WP6 Future data ecosystems
The flow of data associated with a research expedition, from planning to capture, processing, storage and use is well described but remains mostly manual. This results in a significant overhead on both the science party and NMF in managing the data alongside increased chance of lost data either through poorly linked metadata or a failure to follow data logging protocols. An end-to-end approach to data associated with research expeditions and/or MAS platform missions is required. It is possible to achieve this by 2030 with data management processes that incorporate quality and metadata controls and enable the transfer of data to data portals that allow access across a broad community of users.
Given the costs associated with the collection of oceanographic data, improving access through adherence to the FAIR principles must be a priority. As the volume of data collected increases, the systems used to support FAIR data must be scalable. Alongside the increase in volume, the percentage of data that is available in real-time or near real-time will increase and so the systems must be configured to support ‘live’ data streams.
ML and AI will support better use of data. However, for that to be realised improved data management and data workflow processes will be required.
The National Digital Twin Programme (NDPt) skills and competency framework outlines the critical roles needed at an organisational level to support the integration of data into a digital environment. There are a number of skill sets that are not presently well-represented across UKRI/NERC, yet will be increasingly in demand as the digital dependency of research infrastructure increases.
Research expedition and mission planning would benefit from the use of data sciences approaches. In due course, the integration of modelling, data collection, data sciences and informatics could enable ‘digital twins’ of the research domain. These digital twins, receiving real-time observations assimilated into models and providing input to machine learning algorithms will support the research expedition to revise plans and take advantage of the ability to react to observations.
Communication infrastructure, including low-earth orbit satellites, will continue to rapidly improve and provide options for continuous, high-bandwidth communication systems. Any data ecosystem will be reliant upon the hardware and therefore vulnerable to technology failure. Resilience is possible in most areas of the ecosystem, however cyber-attacks will present a continuous threat and processes/systems able to detect, protect, respond and recover from an attack will be essential.
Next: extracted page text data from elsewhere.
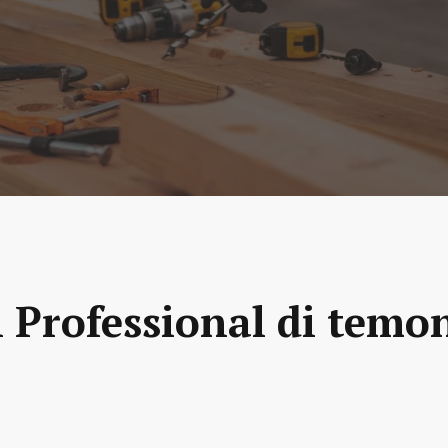
 Professional di temo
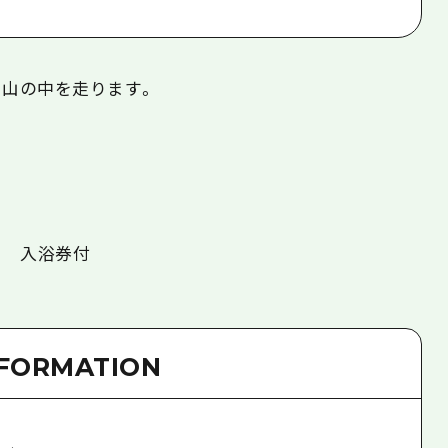
 山の中を走ります。
賞 入浴券付
NFORMATION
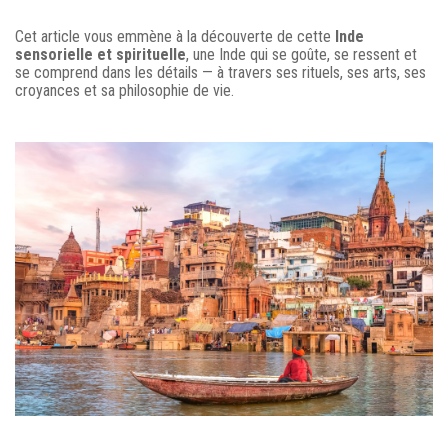
Cet article vous emmène à la découverte de cette
Inde
sensorielle et spirituelle
, une Inde qui se goûte, se ressent et
se comprend dans les détails — à travers ses rituels, ses arts, ses
croyances et sa philosophie de vie.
As the marine sector adapts to increasing autonomy, enabled by increased use of smart, connected sensors, there are opportunities to engage with other marine users to share data and information more effectively. This will require an international effort to ensure data standards are the same or compatible but opens up huge opportunities for data collection.
The use of autonomy in collecting data for UK geo-intelligence remains a high priority for the Ministry of Defence. Their recently published Digital Strategy places data use and exploitation at the centre of their thinking. There are overlaps between the data ecosystem the Royal Navy will require and the data ecosystem able to support a net zero oceanographic capability. Partnering in development areas such as command and control of autonomous assets would be beneficial.
Microsoft and IBM, amongst others, are developing technology infrastructure that are moving towards net zero and would support any data ecosystem UKRI/NERC might require, with ambitions to be net zero by 2030. Engaging with technology companies that have strong net zero ambition and well-developed data ecosystem approaches may provide opportunities to develop a future NZOC.
The NZOC data ecosystem will need to be resilient to any unauthorised access or harmful intent by authorised users, not only to mitigate againstcyber attacks but also to ensure that data is appropriately access managed. Where possible, data will be freely available, but General Data Protection Regulation (GDPR), Intellectual Property Rights (IPR) and security concerns will all need to be addressed through appropriate data access management and licensing.
Develop a ‘data skills’ strategy that details how UKRI/NERC will support a plan for training the future generation of scientists and engineers/operators capable of developing, operating and using a digitally-enabled, net zero infrastructure. Promote and invest in Research Software Engineer careers across UKRI/NERC.
Ensure that all future activities that support the NZOC data ecosystem concept align with national and international best practices and follow the guidelines laid down in the NDPt framework. This will safeguard against the risk of incompatibility at a later stage.
Further develop the data flow architecture that allows data to flow from planning (MFP website) through capture, processing, storage and use with the aim of delivering FAIR data to multiple users across science, government, defence and business. Setting out the strategy for achieving this and prioritising development opportunities should be completed within 12 months.
Scope a scalable data lake architecture capable of managing data from the widest spectrum of platforms (satellites, research vessels, MAS platforms, floats, moorings etc) and commission a pilot project to develop expertise in managing the data architecture across cloud, ship and shore-based infrastructure and test the concepts.
Develop a modelling capability that can dynamically assimilate observations in a moving frame (ship-following) at a resolution relevant for observation collection decision making, using modelling tools already well established within the community, e.g. NEMO, ERSEM, NEMOVAR. Use this as a pre-cursor to developing a digital twin of the expedition region to support that specific research expedition.
Incentivise, across UKRI (including InnovateUK), collaborations on the development of novel autonomous planning and optimisation (command and control) systems to maximise the usage of MAS platforms.
Align with the ‘Greening Government: ICT and Digital Services Strategy 2020-25, as the basis for reducing the carbon footprint of an NZOC data ecosystem.